This post first appeared in The Hill
The Senate Republican Conference is preventing President Trump’s emissary, Treasury Secretary Steven Mnuchin and House Democrats led by Speaker Nancy Pelosi (D-Calif.) from putting together a needed bipartisan stimulus bill. The president zigzags between favoring a big or small package but he hardly matters. What matters is the Republican Senate Conference. It has been a bone in America’s throat for years because keeping its ultra-reactionary 20 member Tea Party/Freedom Caucus members behind him has been Senate Majority Leader Mitch McConnell’s (R-Ky.) preoccupation since former President Obama’s election in 2008. Controlled by that hyper-partisan block of his caucus, McConnell throttled back and disrupted Obama’s efforts to engineer a faster recovery after the Great Recession and the block’s fierce opposition to needed stimulus now, if not broken, will — among other painful economic consequences — make it impossible for millions to pay their rent, creating a descending spiral of homelessness, unpaid mortgages, bank and business failures, and increased unemployment with dangerous political possibilities.
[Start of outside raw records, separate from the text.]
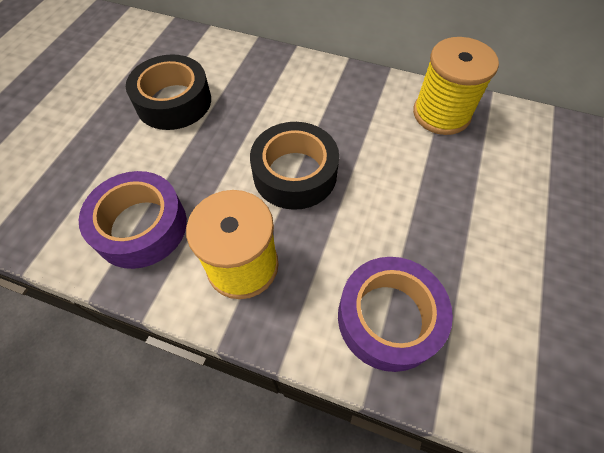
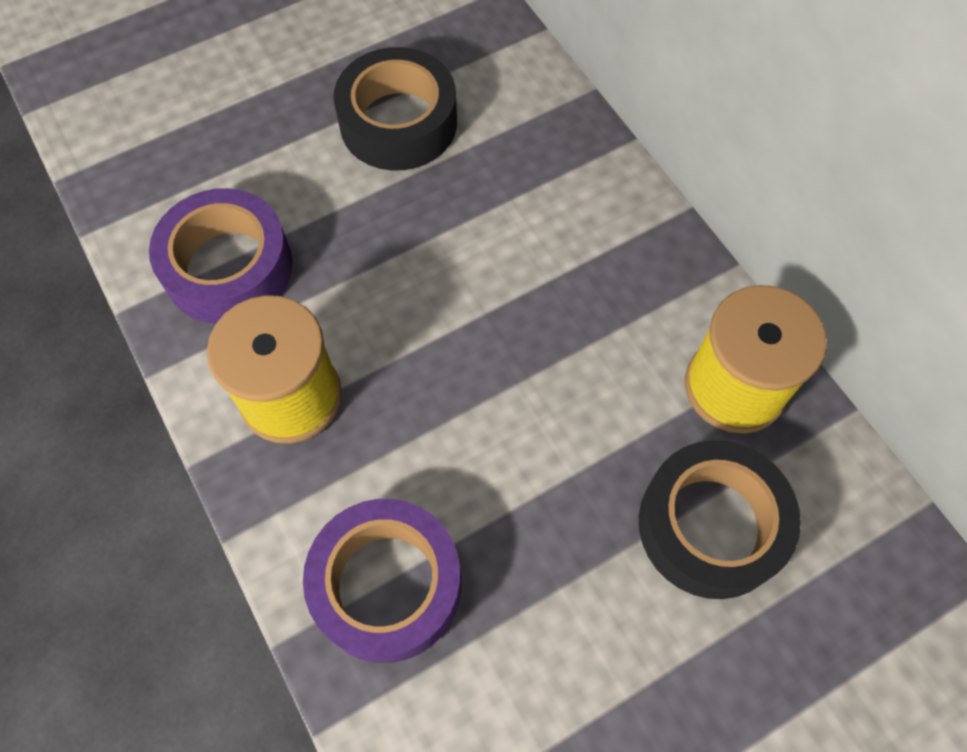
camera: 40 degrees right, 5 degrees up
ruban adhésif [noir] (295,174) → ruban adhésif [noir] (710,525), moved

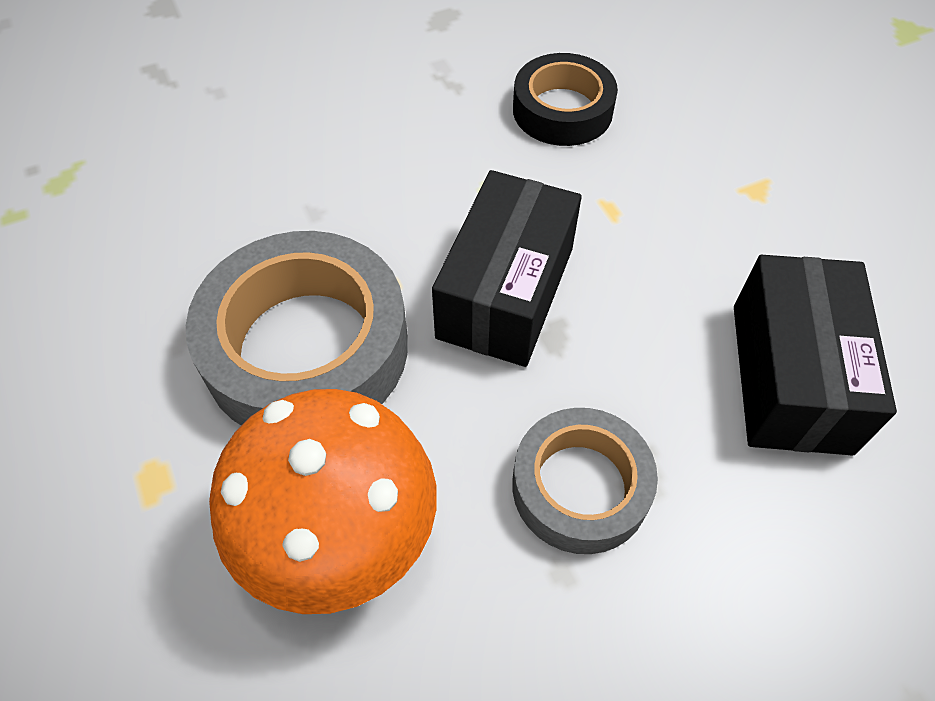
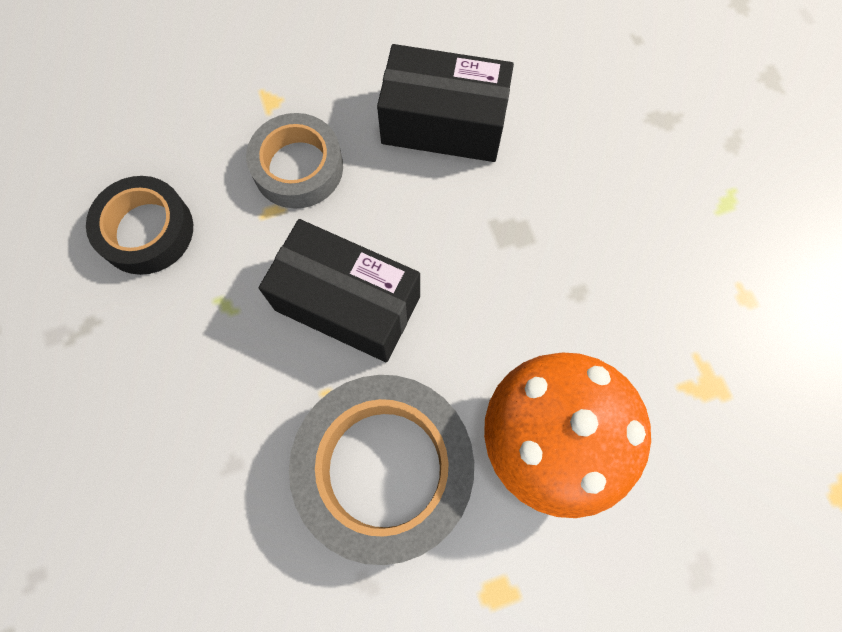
camera: 85 degrees left, 15 degrees up
ruban adhésif [gris] (580,487) → ruban adhésif [gris] (298,167), moved

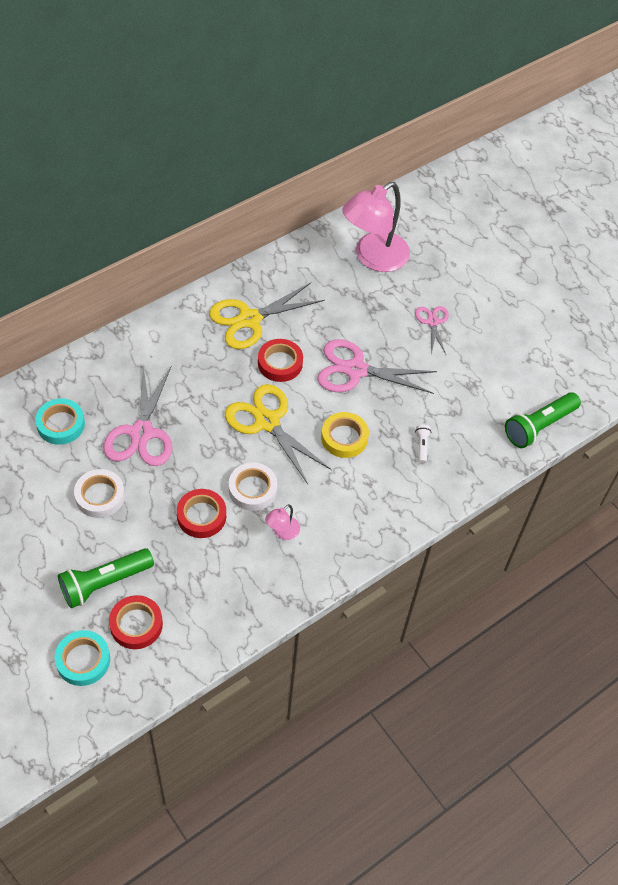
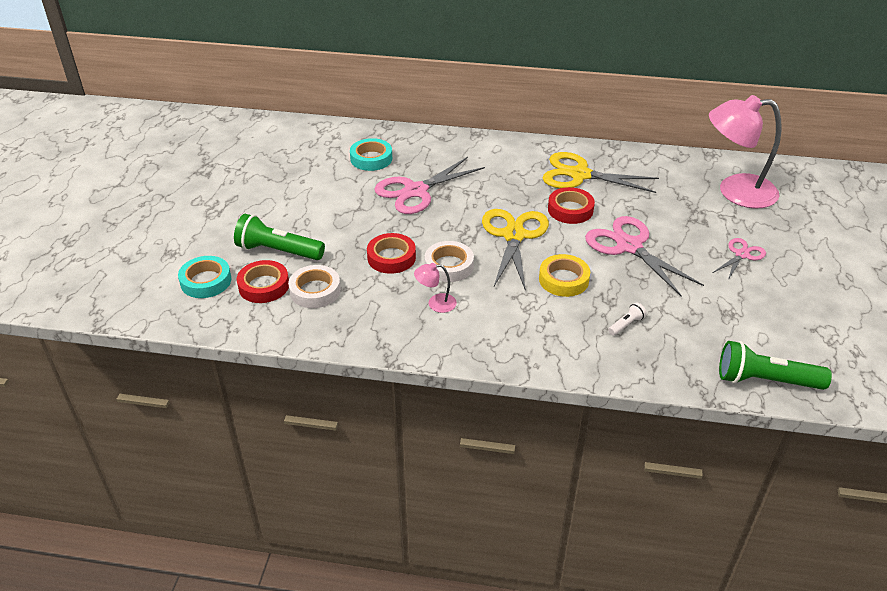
camera: 50 degrees right, 15 degrees down
ruban adhésif [blanc] (100,496) → ruban adhésif [blanc] (315,291), moved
Pelosi and Mnuchin, left on their own, probably could build a big enough bipartisan stimulus package to begin to reemploy the 20 million to 30 million Americans who are now getting some form of unemployment insurance. Trump, vicious and without principles, could support a stimulus package big or small, but he is no right-wing ideologue like the members of the Tea Party/Freedom Caucus. He says at times that he wants a big stimulus package like the Democrats want and that is needed to prevent this COVID-19 recession from getting worse, but McConnell has to support the Freedom Caucus minority that says future debt and a bigger role for government is a more dangerous problem than the disastrous recession bearing down on us right now.
Think about it. There are 20 million to 30 million Americans out of work and in urgent need of government help. We have businesses closing by the hundreds of thousands and Federal Reserve Chairman Jerome Powell and other sane Republicans and Democrats saying, “spend money, don’t worry about deficits and debt.” On the other side we have McConnell and the intransigents preventing a bipartisan solution. For them, the immediate problem of unemployment, closed businesses and idle resources is less important than what they suppose without evidence will be the problems of bigger government and government debt decades down the road.
There is a better way to think about how much the federal government could spend on stimulus to avoid another recession. Americans do not have to rely on suppositions about what might happen decades from now. All the Republican senators have to do is commit to reducing government spending if and when inflation picks up significantly. Instead, their preference is to again put Americans through an economic wringer unnecessarily now when there is no inflation because they suppose prices might rise later. It would make much more sense to focus on one simple measure, inflation itself when it is happening: If there is inflation, spend less. If there is not as is the case today, the government has room to spend more on things like public works until most Americans can find good, well-paying jobs. Powell at the Fed says he will provide all the money needed at super low interest rates just as the Fed did during World War II. This would be far better and safer than betting on conjured up fears of inflation that have no basis in historic American experience.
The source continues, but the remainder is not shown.